# Need help choosing arrows



## tallbuck (Apr 30, 2009)

Now that I am getting the Hoyt rampage I am wondering if I should stay with my gold tip 7595 arrows or if there are better ones on the market that I should be looking into? I have a 30.5 draw length and I shoot 100 grain tips..

Thoughts???

Aaron


----------



## alpinebowman (Sep 24, 2007)

I shoot the XT 7595's but both ends off evenly to get a PRO straightness and call it a day. I have loved my GT. I have a 28" draw (27" arrow length) with the same tip weight and they shoot great. What lbs are you shooting?


----------



## dkhntrdstn (Sep 7, 2007)

5575 gold tips in the pro as well.


----------



## tallbuck (Apr 30, 2009)

I shoot 72lbs! I do love my 7595's as well! Maybe I will just get me a new dozen!


----------



## stablebuck (Nov 22, 2007)

I am a big fan of FMJs...mainly for the weight and smaller diameter. If you've got plenty of money to spend I would go straight for the A/C/C pro hunters...


----------



## MarkM (Sep 7, 2007)

Easton Axis or FMJ. The A/C/C ar great as well.


----------



## bearhntr (Oct 6, 2008)

The first ? I would ask you is how do your gold tips shoot? Have you paper tuned them? If so and they are shooting straight then there is absolutely no reason to change. I love the Gold Tip arrows because for the straightness and construction compared to other brands they seem to be the best priced. I shoot 73 lbs and when paper tuning my bow I found that the spine stiffness was too much with the 75-95. I could not get it to paper tune. So I went back to the 55-75 and everything with getting it tuned fell into place. Don't fret over new arrows if what you have are shooting the way they should be. -Good Luck


----------



## dartangion (Jul 2, 2008)

I have some new FMJ's I could give you a good deal on. PM if interested.


----------



## dartangion (Jul 2, 2008)

I use Easton FMJ and love them. I have some new FMJ's I could give you a good deal on. Shoot me a PM if interested.


----------



## tallbuck (Apr 30, 2009)

bearhntr said:


> The first ? I would ask you is how do your gold tips shoot? Have you paper tuned them? If so and they are shooting straight then there is absolutely no reason to change. I love the Gold Tip arrows because for the straightness and construction compared to other brands they seem to be the best priced. I shoot 73 lbs and when paper tuning my bow I found that the spine stiffness was too much with the 75-95. I could not get it to paper tune. So I went back to the 55-75 and everything with getting it tuned fell into place. Don't fret over new arrows if what you have are shooting the way they should be. -Good Luck


Yeah, I have paper tuned them and to be quite honest I LOVE the Gold Tips...I was just wondering due to it being 4 or 5 years since looking into arrrows if their was a different arrow brand that I should be looking at... I guess you can call me ignorant because I like the Gold Tip brand and support them due to them being a Utah company.


----------



## dkhntrdstn (Sep 7, 2007)

tallbuck said:


> . I guess you can call me ignorant because I like the Gold Tip brand and support them due to them being a Utah company.

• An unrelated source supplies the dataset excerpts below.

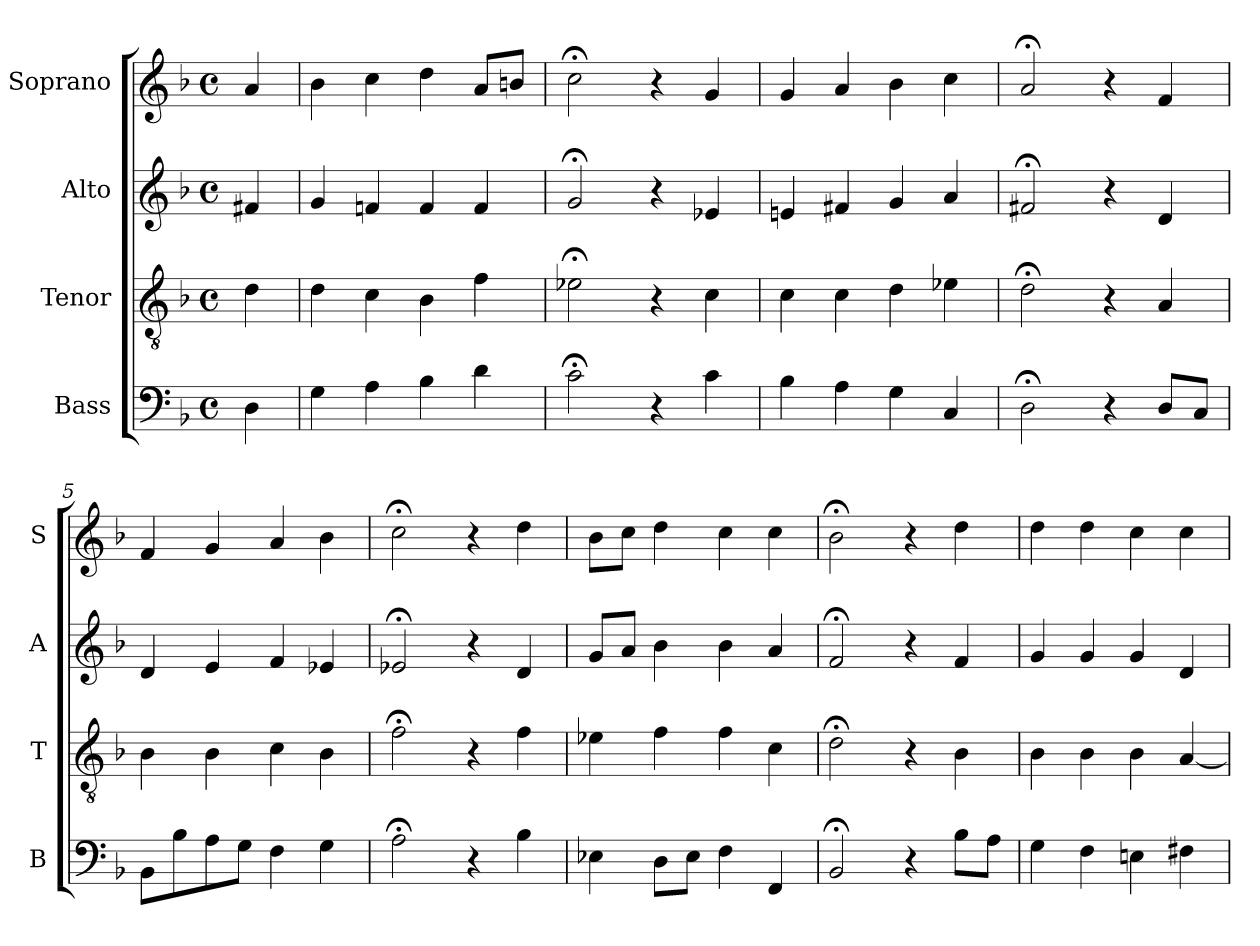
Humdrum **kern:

**kern	**kern	**kern	**kern
*part4	*part3	*part2	*part1
*staff4	*staff3	*staff2	*staff1
*I"Bass	*I"Tenor	*I"Alto	*I"Soprano
*I'B	*I'T	*I'A	*I'S
*clefF4	*clefGv2	*clefG2	*clefG2
*k[b-]	*k[b-]	*k[b-]	*k[b-]
*G:dor	*G:dor	*G:dor	*G:dor
*M4/4	*M4/4	*M4/4	*M4/4
*met(c)	*met(c)	*met(c)	*met(c)
*MM100	*MM100	*MM100	*MM100
=	=	=	=
4D	4d	4f#X	4a
=1	=1	=1	=1
4G	4d	4g	4b-
4A	4c	4fn	4cc
4B-	4B-	4f	4dd
4d	4f	4f	8aL
.	.	.	8bnJ
=2	=2	=2	=2
2c;<	2e-X;<	2g;<	2cc;<
4r	4r	4r	4r
4c	4c	4e-X	4g
=3	=3	=3	=3
4B-i	4ci	4eni	4gi
4A	4c	4f#X	4a
4G	4d	4g	4b-
4C	4e-X	4a	4cc
=4	=4	=4	=4
2D;<	2d;<	2f#X;<	2a;<
4r	4r	4r	4r
8DL	4A	4d	4f
8CJ	.	.	.
=5	=5	=5	=5
8BB-L	4B-	4d	4f
8B-	.	.	.
8A	4B-	4e	4g
8GJ	.	.	.
4F	4c	4f	4a
4G	4B-	4e-X	4b-
=6	=6	=6	=6
2A;<	2f;<	2e-X;<	2cc;<
4r	4r	4r	4r
4B-	4f	4d	4dd
=7	=7	=7	=7
4E-X	4e-X	8gL	8b-L
.	.	8aJ	8ccJ
8DL	4f	4b-	4dd
8E-J	.	.	.
4F	4f	4b-	4cc
4FF	4c	4a	4cc
=8	=8	=8	=8
2BB-;<	2d;<	2f;<	2b-;<
4r	4r	4r	4r
8B-L	4B-	4f	4dd
8AJ	.	.	.
=9	=9	=9	=9
4G	4B-	4g	4dd
4F	4B-	4g	4dd
4En	4B-	4g	4cc
4F#X	[4A	4d	4cc
=	=	=	=
*-	*-	*-	*-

People are you going tell you that they are not a Utah company. But I would stay with them


----------



## Gaston (Dec 6, 2008)

FMJ. And they pull out of 3D targets real nice !


----------



## TopofUtahArcher (Sep 9, 2009)

I have been shooting the Kinetic 400's by Gold Tip, and they are shooting really well. Before that I shot some PSE Radial X-weaves, and they are very good. Before those I shot FMJ's by Easton, and though heavy they too were good... I think my fav's are the Gold Tip XT Hunter shafts or the Kinetics of all the brands/styles I've tried over the years.


----------



## Flyfishn247 (Oct 2, 2007)

Any opinion on the Carbon Express Maximas? I was considering them, but I want to do a little research before I drop that much dough on arrows.


----------



## Elkoholic8 (Jan 15, 2008)

I shoot X-Weave Pro's and I love them. I have been amazed at the punishment that have been able to take.


----------



## jhunter (Dec 14, 2007)

Gold tip xt hunters, I love them and until an arrow can aim it's self I will not change.


----------



## Finnegan (Sep 7, 2007)

Flyfishn247 said:


> Any opinion on the Carbon Express Maximas? I was considering them, but I want to do a little research before I drop that much dough on arrows.

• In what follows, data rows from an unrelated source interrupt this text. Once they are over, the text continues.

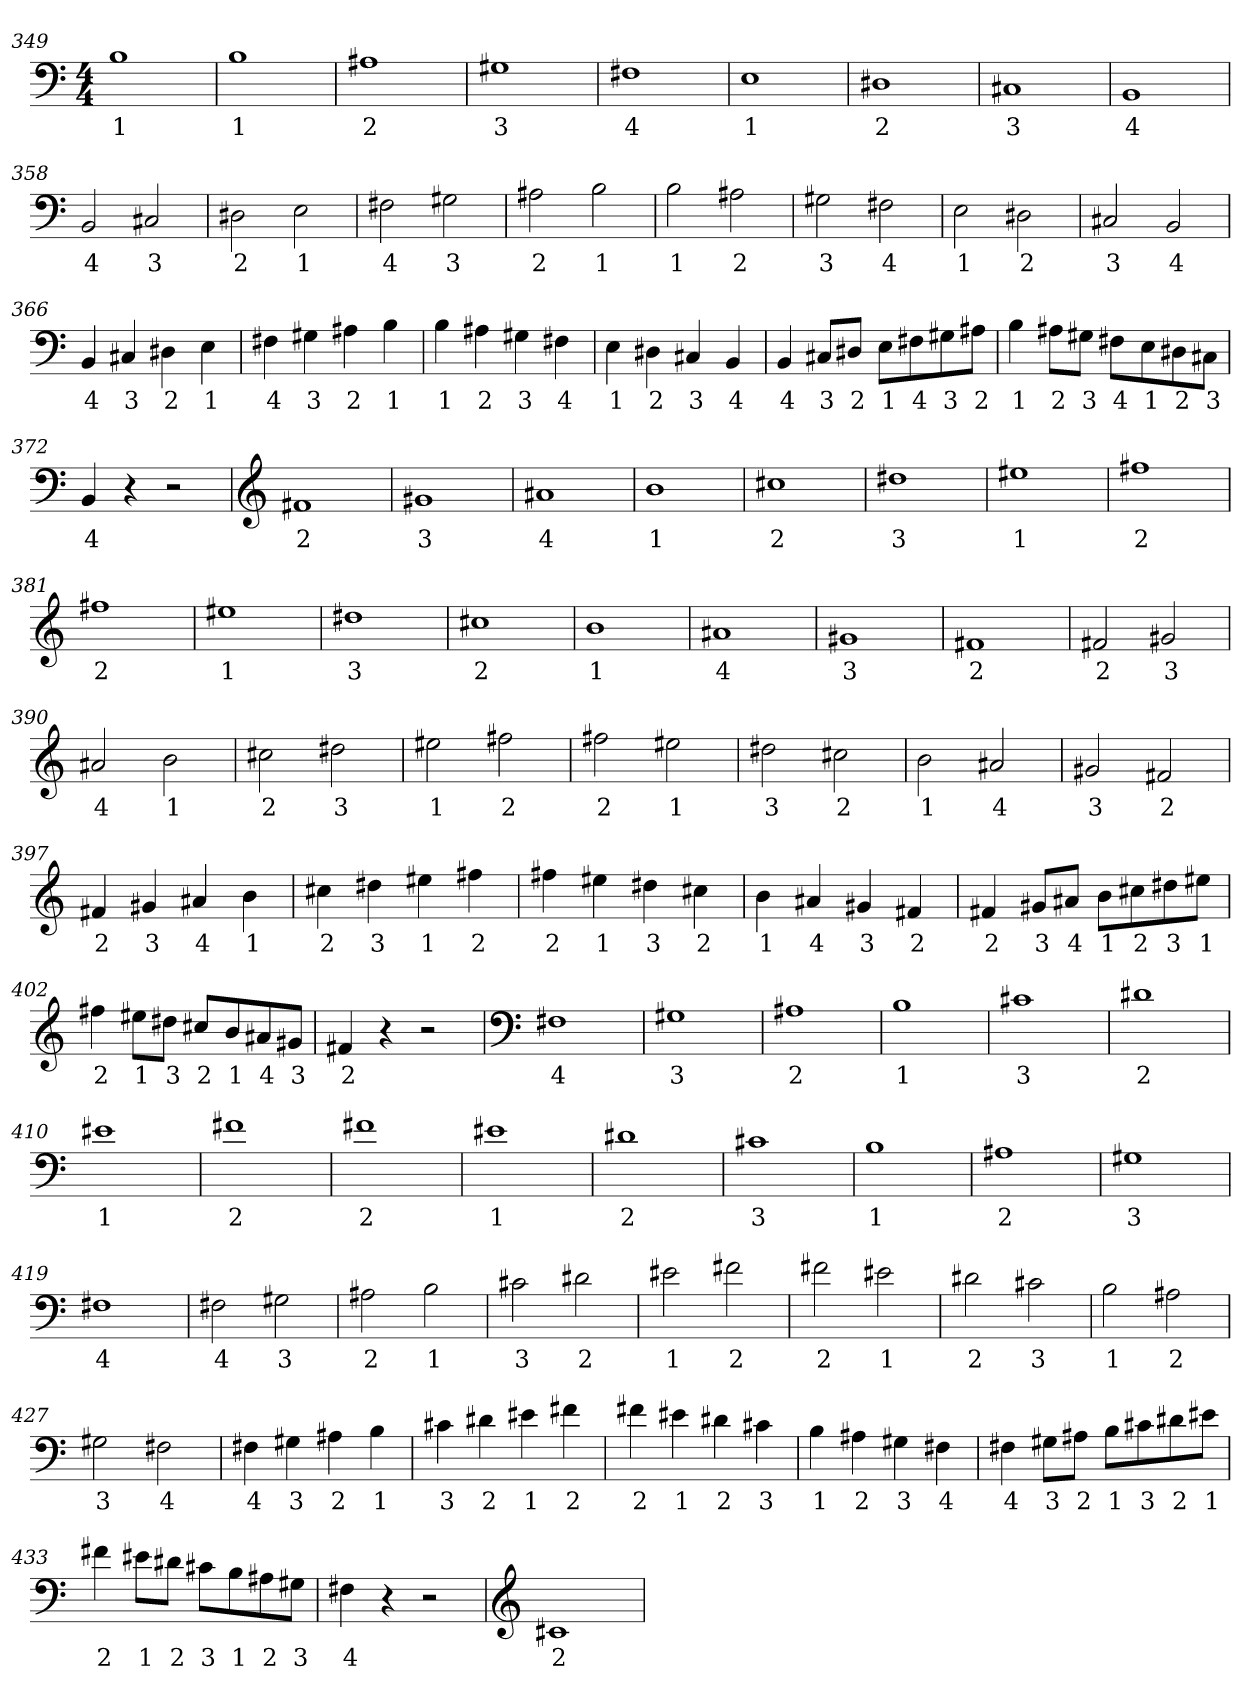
**kern	**text
*part1	*part1
*staff1	*staff1
*clefF4	*
*k[]	*
*C:	*
*M4/4	*
=349	=349
1B	1
=350	=350
1B	1
=351	=351
1A#X	2
=352	=352
1G#X	3
=353	=353
1F#X	4
=354	=354
1E	1
=355	=355
1D#X	2
=356	=356
1C#X	3
=357	=357
1BB	4
!!LO:LB:g=z
=358	=358
2BB/	4
2C#X/	3
=359	=359
2D#X\	2
2E\	1
=360	=360
2F#X\	4
2G#X\	3
=361	=361
2A#X\	2
2B\	1
=362	=362
2B\	1
2A#X\	2
=363	=363
2G#X\	3
2F#X\	4
=364	=364
2E\	1
2D#X\	2
=365	=365
2C#X/	3
2BB/	4
!!LO:LB:g=z
=366	=366
4BB/	4
4C#X/	3
4D#X\	2
4E\	1
=367	=367
4F#X\	4
4G#X\	3
4A#X\	2
4B\	1
=368	=368
4B\	1
4A#X\	2
4G#X\	3
4F#X\	4
=369	=369
4E\	1
4D#X\	2
4C#X/	3
4BB/	4
!!LO:LB:g=z
=370	=370
4BB/	4
8C#X/L	3
8D#X/J	2
8E\L	1
8F#X\	4
8G#X\	3
8A#X\J	2
=371	=371
4B\	1
8A#X\L	2
8G#X\J	3
8F#X\L	4
8E\	1
8D#X\	2
8C#X\J	3
=372	=372
4BB/	4
4r	.
2r	.
!!LO:PB:g=z
=373	=373
*clefG2	*
1f#X	2
=374	=374
1g#X	3
=375	=375
1a#X	4
=376	=376
1b	1
=377	=377
1cc#X	2
=378	=378
1dd#X	3
=379	=379
1ee#X	1
=380	=380
1ff#X	2
=381	=381
1ff#X	2
=382	=382
1ee#X	1
=383	=383
1dd#X	3
=384	=384
1cc#X	2
=385	=385
1b	1
=386	=386
1a#X	4
=387	=387
1g#X	3
=388	=388
1f#X	2
!!LO:LB:g=z
=389	=389
2f#X/	2
2g#X/	3
=390	=390
2a#X/	4
2b\	1
=391	=391
2cc#X\	2
2dd#X\	3
=392	=392
2ee#X\	1
2ff#X\	2
=393	=393
2ff#X\	2
2ee#X\	1
=394	=394
2dd#X\	3
2cc#X\	2
=395	=395
2b\	1
2a#X/	4
=396	=396
2g#X/	3
2f#X/	2
!!LO:LB:g=z
=397	=397
4f#X/	2
4g#X/	3
4a#X/	4
4b\	1
=398	=398
4cc#X\	2
4dd#X\	3
4ee#X\	1
4ff#X\	2
=399	=399
4ff#X\	2
4ee#X\	1
4dd#X\	3
4cc#X\	2
=400	=400
4b\	1
4a#X/	4
4g#X/	3
4f#X/	2
!!LO:LB:g=z
=401	=401
4f#X/	2
8g#X/L	3
8a#X/J	4
8b\L	1
8cc#X\	2
8dd#X\	3
8ee#X\J	1
=402	=402
4ff#X\	2
8ee#X\L	1
8dd#X\J	3
8cc#X/L	2
8b/	1
8a#X/	4
8g#X/J	3
=403	=403
4f#X/	2
4r	.
2r	.
!!LO:LB:g=z
=404	=404
*clefF4	*
1F#X	4
=405	=405
1G#X	3
=406	=406
1A#X	2
=407	=407
1B	1
=408	=408
1c#X	3
=409	=409
1d#X	2
=410	=410
1e#X	1
=411	=411
1f#X	2
=412	=412
1f#X	2
=413	=413
1e#X	1
=414	=414
1d#X	2
=415	=415
1c#X	3
=416	=416
1B	1
=417	=417
1A#X	2
=418	=418
1G#X	3
=419	=419
1F#X	4
!!LO:LB:g=z
=420	=420
2F#X\	4
2G#X\	3
=421	=421
2A#X\	2
2B\	1
=422	=422
2c#X\	3
2d#X\	2
=423	=423
2e#X\	1
2f#X\	2
=424	=424
2f#X\	2
2e#X\	1
=425	=425
2d#X\	2
2c#X\	3
=426	=426
2B\	1
2A#X\	2
=427	=427
2G#X\	3
2F#X\	4
!!LO:LB:g=z
=428	=428
4F#X\	4
4G#X\	3
4A#X\	2
4B\	1
=429	=429
4c#X\	3
4d#X\	2
4e#X\	1
4f#X\	2
=430	=430
4f#X\	2
4e#X\	1
4d#X\	2
4c#X\	3
=431	=431
4B\	1
4A#X\	2
4G#X\	3
4F#X\	4
!!LO:LB:g=z
=432	=432
4F#X\	4
8G#X\L	3
8A#X\J	2
8B\L	1
8c#X\	3
8d#X\	2
8e#X\J	1
=433	=433
4f#X\	2
8e#X\L	1
8d#X\J	2
8c#X\L	3
8B\	1
8A#X\	2
8G#X\J	3
=434	=434
4F#X\	4
4r	.
2r	.
!!LO:PB:g=z
=435	=435
*clefG2	*
1c#X	2
=	=
*-	*-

I used to be a disciple of the Holy Church of Goldtip, but I strayed from the path of righteousness and bought a half dozen Maximas 4 years ago. Now I'm a damned Carbon Express heretic.

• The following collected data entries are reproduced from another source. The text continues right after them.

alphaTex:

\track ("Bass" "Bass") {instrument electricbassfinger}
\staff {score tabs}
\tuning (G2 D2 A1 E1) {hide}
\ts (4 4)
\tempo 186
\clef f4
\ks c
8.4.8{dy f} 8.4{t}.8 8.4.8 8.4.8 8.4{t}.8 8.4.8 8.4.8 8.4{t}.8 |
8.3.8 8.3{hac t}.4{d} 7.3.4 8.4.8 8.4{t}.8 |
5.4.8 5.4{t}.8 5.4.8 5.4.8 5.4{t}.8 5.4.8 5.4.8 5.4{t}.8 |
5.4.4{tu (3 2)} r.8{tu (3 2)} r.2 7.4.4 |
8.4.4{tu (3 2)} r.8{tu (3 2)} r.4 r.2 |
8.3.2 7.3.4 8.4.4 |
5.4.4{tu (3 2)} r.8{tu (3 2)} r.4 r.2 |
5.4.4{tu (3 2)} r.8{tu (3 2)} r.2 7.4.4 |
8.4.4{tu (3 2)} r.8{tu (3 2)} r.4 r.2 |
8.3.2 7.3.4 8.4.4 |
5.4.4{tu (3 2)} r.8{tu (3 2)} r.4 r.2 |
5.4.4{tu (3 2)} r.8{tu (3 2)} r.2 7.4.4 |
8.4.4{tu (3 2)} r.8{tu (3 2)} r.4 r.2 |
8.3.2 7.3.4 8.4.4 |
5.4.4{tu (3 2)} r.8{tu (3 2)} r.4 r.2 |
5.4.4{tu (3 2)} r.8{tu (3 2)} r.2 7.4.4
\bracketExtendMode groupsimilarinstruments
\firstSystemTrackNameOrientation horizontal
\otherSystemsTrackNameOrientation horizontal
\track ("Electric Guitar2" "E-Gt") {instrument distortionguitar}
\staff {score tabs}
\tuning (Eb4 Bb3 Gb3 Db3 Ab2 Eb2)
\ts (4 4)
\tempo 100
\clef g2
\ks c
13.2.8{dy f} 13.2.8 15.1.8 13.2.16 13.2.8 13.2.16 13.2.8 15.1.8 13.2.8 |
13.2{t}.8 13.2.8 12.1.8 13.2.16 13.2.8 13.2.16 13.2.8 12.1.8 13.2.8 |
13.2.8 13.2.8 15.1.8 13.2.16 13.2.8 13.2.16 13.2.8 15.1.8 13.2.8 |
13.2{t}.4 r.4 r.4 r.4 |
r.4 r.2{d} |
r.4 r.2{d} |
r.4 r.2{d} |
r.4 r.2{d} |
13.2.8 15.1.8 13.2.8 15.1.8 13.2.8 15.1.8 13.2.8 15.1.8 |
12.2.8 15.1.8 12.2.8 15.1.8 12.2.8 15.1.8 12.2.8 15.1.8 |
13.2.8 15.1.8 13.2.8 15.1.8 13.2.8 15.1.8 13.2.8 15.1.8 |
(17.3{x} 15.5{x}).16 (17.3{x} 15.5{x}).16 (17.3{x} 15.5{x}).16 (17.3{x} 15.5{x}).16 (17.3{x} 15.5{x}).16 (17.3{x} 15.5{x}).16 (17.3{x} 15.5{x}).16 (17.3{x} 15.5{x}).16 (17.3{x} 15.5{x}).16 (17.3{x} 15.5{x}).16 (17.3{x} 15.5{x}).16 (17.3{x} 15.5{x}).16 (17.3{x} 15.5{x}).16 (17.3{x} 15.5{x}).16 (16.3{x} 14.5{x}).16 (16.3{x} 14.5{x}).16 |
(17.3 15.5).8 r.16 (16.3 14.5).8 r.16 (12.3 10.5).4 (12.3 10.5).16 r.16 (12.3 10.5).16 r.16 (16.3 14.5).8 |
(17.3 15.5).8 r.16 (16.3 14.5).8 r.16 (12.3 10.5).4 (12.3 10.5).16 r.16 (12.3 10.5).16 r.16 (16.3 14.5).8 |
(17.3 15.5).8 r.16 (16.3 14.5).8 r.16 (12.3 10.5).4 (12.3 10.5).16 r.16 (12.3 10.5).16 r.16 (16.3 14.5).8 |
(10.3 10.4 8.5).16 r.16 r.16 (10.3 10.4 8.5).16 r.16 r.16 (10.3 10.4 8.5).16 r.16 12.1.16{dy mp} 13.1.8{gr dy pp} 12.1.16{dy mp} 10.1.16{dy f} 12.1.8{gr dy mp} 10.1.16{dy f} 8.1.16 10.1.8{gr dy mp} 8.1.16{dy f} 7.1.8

Yup, they're expensive. Hurts when I lose one...the wages of sin, I guess. But I've never busted one and EVERY Maxima flies exactly the same. That sure wasn't my experience with Goldtips. Next I'll be dancing nekked under the full moon, I suppose. Oh, wait, on second thought, I've already done that.

It all comes down to where you put your faith. But Maximas fly straighter and faster than any arrow on the market, and that's Gospel.


----------



## Riverrat77 (Sep 7, 2007)

Gaston said:


> FMJ. And they pull out of 3D targets real nice !


Yep.


----------



## Flyfishn247 (Oct 2, 2007)

Finnegan said:


> Flyfishn247 said:
> 
> 
> > Any opinion on the Carbon Express Maximas? I was considering them, but I want to do a little research before I drop that much dough on arrows.
> ...


Thanks Finn, I too will have to stray away from the Church of Goldtip and try my hand at sticking a big bull with a Maxima this year. With the prospect of my next tag being during my retirement, I want any advantage I can get this year. Thanks for the reply.


----------